» WORK INSTRUCTIONS
Copy everything in the listing below, from the line containing "196 (psi) is what I am after." down to the line containing "The pressure gauge reads 38 (bar)", with both of those lines included.

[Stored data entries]
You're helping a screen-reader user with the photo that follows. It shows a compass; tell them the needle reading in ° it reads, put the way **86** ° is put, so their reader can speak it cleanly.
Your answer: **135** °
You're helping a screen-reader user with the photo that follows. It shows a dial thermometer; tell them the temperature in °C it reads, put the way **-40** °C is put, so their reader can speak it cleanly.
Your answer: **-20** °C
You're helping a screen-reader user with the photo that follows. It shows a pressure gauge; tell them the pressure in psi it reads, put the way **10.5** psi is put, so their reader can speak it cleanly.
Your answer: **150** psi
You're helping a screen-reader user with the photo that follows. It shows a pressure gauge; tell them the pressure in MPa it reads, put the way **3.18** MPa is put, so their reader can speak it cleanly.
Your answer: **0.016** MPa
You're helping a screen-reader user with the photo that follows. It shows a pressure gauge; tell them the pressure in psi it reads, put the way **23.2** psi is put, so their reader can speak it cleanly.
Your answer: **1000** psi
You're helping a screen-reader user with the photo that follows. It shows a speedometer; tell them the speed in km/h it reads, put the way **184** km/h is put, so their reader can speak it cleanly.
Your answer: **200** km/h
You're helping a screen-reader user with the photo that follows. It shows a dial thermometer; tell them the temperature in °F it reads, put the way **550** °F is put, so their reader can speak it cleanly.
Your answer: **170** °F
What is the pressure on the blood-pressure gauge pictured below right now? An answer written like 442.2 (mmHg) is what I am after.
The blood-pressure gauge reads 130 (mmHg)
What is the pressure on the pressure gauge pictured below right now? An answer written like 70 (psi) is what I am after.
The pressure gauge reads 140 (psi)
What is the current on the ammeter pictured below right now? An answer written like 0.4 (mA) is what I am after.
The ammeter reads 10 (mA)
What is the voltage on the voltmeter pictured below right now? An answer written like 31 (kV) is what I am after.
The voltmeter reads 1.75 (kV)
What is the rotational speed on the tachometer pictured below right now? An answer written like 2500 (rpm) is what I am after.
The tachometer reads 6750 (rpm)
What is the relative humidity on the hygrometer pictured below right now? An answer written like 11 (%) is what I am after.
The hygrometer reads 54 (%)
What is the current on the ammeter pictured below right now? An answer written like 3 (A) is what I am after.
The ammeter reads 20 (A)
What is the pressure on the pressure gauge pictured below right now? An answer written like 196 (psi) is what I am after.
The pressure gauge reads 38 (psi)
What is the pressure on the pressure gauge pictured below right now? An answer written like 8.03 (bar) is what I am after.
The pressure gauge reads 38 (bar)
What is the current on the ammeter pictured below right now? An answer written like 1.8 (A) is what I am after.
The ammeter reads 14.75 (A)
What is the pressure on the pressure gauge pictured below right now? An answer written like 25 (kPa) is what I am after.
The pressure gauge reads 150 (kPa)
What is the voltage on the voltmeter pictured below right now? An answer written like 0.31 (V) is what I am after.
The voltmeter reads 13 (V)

» OUTPUT FOR THIS TASK
What is the pressure on the pressure gauge pictured below right now? An answer written like 196 (psi) is what I am after.
The pressure gauge reads 38 (psi)
What is the pressure on the pressure gauge pictured below right now? An answer written like 8.03 (bar) is what I am after.
The pressure gauge reads 38 (bar)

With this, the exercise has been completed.